• **TO DO**:
Reproduce the text of all the data below verbatim, line by line, and leave the pictures out of the answer.

(Stored data entries)

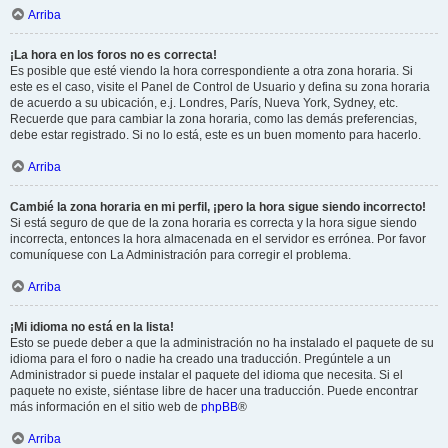
Arriba
¡La hora en los foros no es correcta!
Es posible que esté viendo la hora correspondiente a otra zona horaria. Si
este es el caso, visite el Panel de Control de Usuario y defina su zona horaria
de acuerdo a su ubicación, e.j. Londres, París, Nueva York, Sydney, etc.
Recuerde que para cambiar la zona horaria, como las demás preferencias,
debe estar registrado. Si no lo está, este es un buen momento para hacerlo.
Arriba
Cambié la zona horaria en mi perfil, ¡pero la hora sigue siendo incorrecto!
Si está seguro de que de la zona horaria es correcta y la hora sigue siendo
incorrecta, entonces la hora almacenada en el servidor es errónea. Por favor
comuníquese con La Administración para corregir el problema.
Arriba
¡Mi idioma no está en la lista!
Esto se puede deber a que la administración no ha instalado el paquete de su
idioma para el foro o nadie ha creado una traducción. Pregúntele a un
Administrador si puede instalar el paquete del idioma que necesita. Si el
paquete no existe, siéntase libre de hacer una traducción. Puede encontrar
más información en el sitio web de
phpBB
®
Arriba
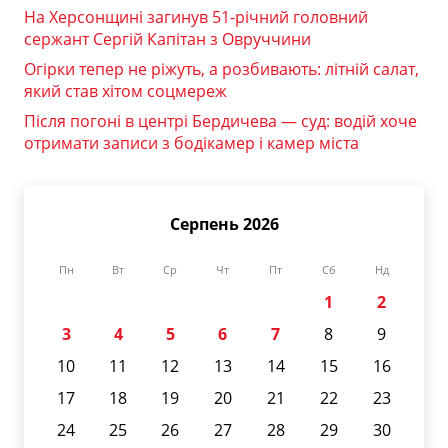
На Херсонщині загинув 51-річний головний
сержант Сергій Капітан з Овруччини
Огірки тепер не ріжуть, а розбивають: літній салат,
який став хітом соцмереж
Після погоні в центрі Бердичева — суд: водій хоче
отримати записи з бодікамер і камер міста
Серпень 2026
Пн
Вт
Ср
Чт
Пт
Сб
Нд
1
2
3
4
5
6
7
8
9
10
11
12
13
14
15
16
17
18
19
20
21
22
23
24
25
26
27
28
29
30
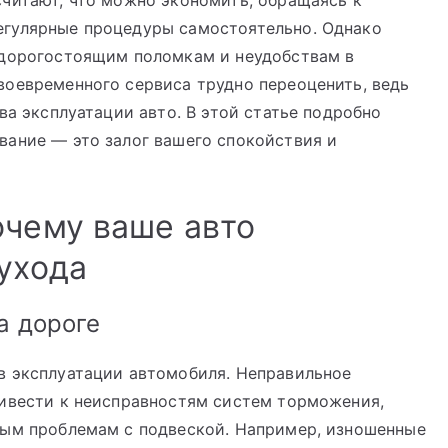
считают, что можно экономить, обращаясь к
егулярные процедуры самостоятельно. Однако
 дорогостоящим поломкам и неудобствам в
воевременного сервиса трудно переоценить, ведь
ва эксплуатации авто. В этой статье подробно
вание — это залог вашего спокойствия и
очему ваше авто
ухода
а дороге
в эксплуатации автомобиля. Неправильное
ривести к неисправностям систем торможения,
тым проблемам с подвеской. Например, изношенные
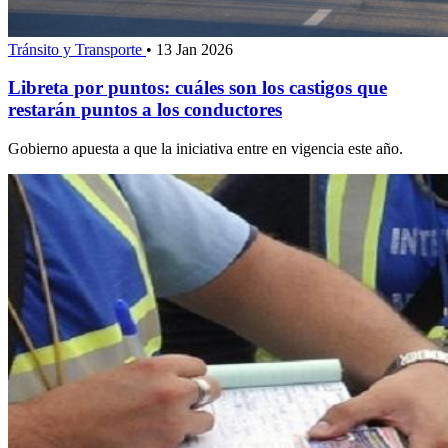
Tránsito y Transporte
•
13 Jan 2026
Libreta por puntos: cuáles son los castigos que
restarán puntos a los conductores
Gobierno apuesta a que la iniciativa entre en vigencia este año.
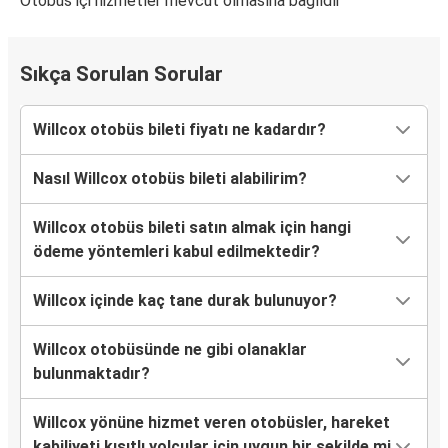
Otobüs içi hizmetler mevcut olmasına bağlıdır
Sıkça Sorulan Sorular
Willcox otobüs bileti fiyatı ne kadardır?
Nasıl Willcox otobüs bileti alabilirim?
Willcox otobüs bileti satın almak için hangi
ödeme yöntemleri kabul edilmektedir?
Willcox içinde kaç tane durak bulunuyor?
Willcox otobüsünde ne gibi olanaklar
bulunmaktadır?
Willcox yönüne hizmet veren otobüsler, hareket
kabiliyeti kısıtlı yolcular için uygun bir şekilde mi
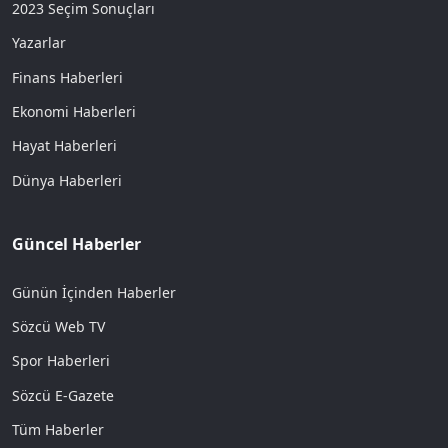
2023 Seçim Sonuçları
Yazarlar
Finans Haberleri
Ekonomi Haberleri
Hayat Haberleri
Dünya Haberleri
Güncel Haberler
Günün İçinden Haberler
Sözcü Web TV
Spor Haberleri
Sözcü E-Gazete
Tüm Haberler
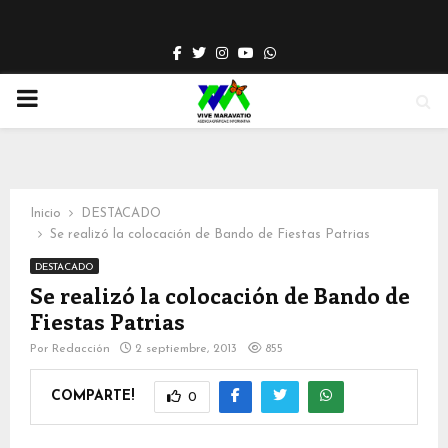
Facebook
Twitter
Instagram
Youtube
Whatsapp
PRIMARY
MENU
Inicio
DESTACADO
Se realizó la colocación de Bando de Fiestas Patrias
DESTACADO
Se realizó la colocación de Bando de
Fiestas Patrias
Por
Redacción
2 septiembre, 2013
855
COMPARTE!
0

• **OUTPUT BELOW**:
Arriba
¡La hora en los foros no es correcta!
Es posible que esté viendo la hora correspondiente a otra zona horaria. Si
este es el caso, visite el Panel de Control de Usuario y defina su zona horaria
de acuerdo a su ubicación, e.j. Londres, París, Nueva York, Sydney, etc.
Recuerde que para cambiar la zona horaria, como las demás preferencias,
debe estar registrado. Si no lo está, este es un buen momento para hacerlo.
Arriba
Cambié la zona horaria en mi perfil, ¡pero la hora sigue siendo incorrecto!
Si está seguro de que de la zona horaria es correcta y la hora sigue siendo
incorrecta, entonces la hora almacenada en el servidor es errónea. Por favor
comuníquese con La Administración para corregir el problema.
Arriba
¡Mi idioma no está en la lista!
Esto se puede deber a que la administración no ha instalado el paquete de su
idioma para el foro o nadie ha creado una traducción. Pregúntele a un
Administrador si puede instalar el paquete del idioma que necesita. Si el
paquete no existe, siéntase libre de hacer una traducción. Puede encontrar
más información en el sitio web de
phpBB
®
Arriba
На Херсонщині загинув 51-річний головний
сержант Сергій Капітан з Овруччини
Огірки тепер не ріжуть, а розбивають: літній салат,
який став хітом соцмереж
Після погоні в центрі Бердичева — суд: водій хоче
отримати записи з бодікамер і камер міста
Серпень 2026
Пн
Вт
Ср
Чт
Пт
Сб
Нд
1
2
3
4
5
6
7
8
9
10
11
12
13
14
15
16
17
18
19
20
21
22
23
24
25
26
27
28
29
30
считают, что можно экономить, обращаясь к
егулярные процедуры самостоятельно. Однако
 дорогостоящим поломкам и неудобствам в
воевременного сервиса трудно переоценить, ведь
ва эксплуатации авто. В этой статье подробно
вание — это залог вашего спокойствия и
очему ваше авто
ухода
а дороге
в эксплуатации автомобиля. Неправильное
ривести к неисправностям систем торможения,
тым проблемам с подвеской. Например, изношенные
Tránsito y Transporte
•
13 Jan 2026
Libreta por puntos: cuáles son los castigos que
restarán puntos a los conductores
Gobierno apuesta a que la iniciativa entre en vigencia este año.
Otobüs içi hizmetler mevcut olmasına bağlıdır
Sıkça Sorulan Sorular
Willcox otobüs bileti fiyatı ne kadardır?
Nasıl Willcox otobüs bileti alabilirim?
Willcox otobüs bileti satın almak için hangi
ödeme yöntemleri kabul edilmektedir?
Willcox içinde kaç tane durak bulunuyor?
Willcox otobüsünde ne gibi olanaklar
bulunmaktadır?
Willcox yönüne hizmet veren otobüsler, hareket
kabiliyeti kısıtlı yolcular için uygun bir şekilde mi
2023 Seçim Sonuçları
Yazarlar
Finans Haberleri
Ekonomi Haberleri
Hayat Haberleri
Dünya Haberleri
Güncel Haberler
Günün İçinden Haberler
Sözcü Web TV
Spor Haberleri
Sözcü E-Gazete
Tüm Haberler
Facebook
Twitter
Instagram
Youtube
Whatsapp
PRIMARY
MENU
Inicio
DESTACADO
Se realizó la colocación de Bando de Fiestas Patrias
DESTACADO
Se realizó la colocación de Bando de
Fiestas Patrias
Por
Redacción
2 septiembre, 2013
855
COMPARTE!
0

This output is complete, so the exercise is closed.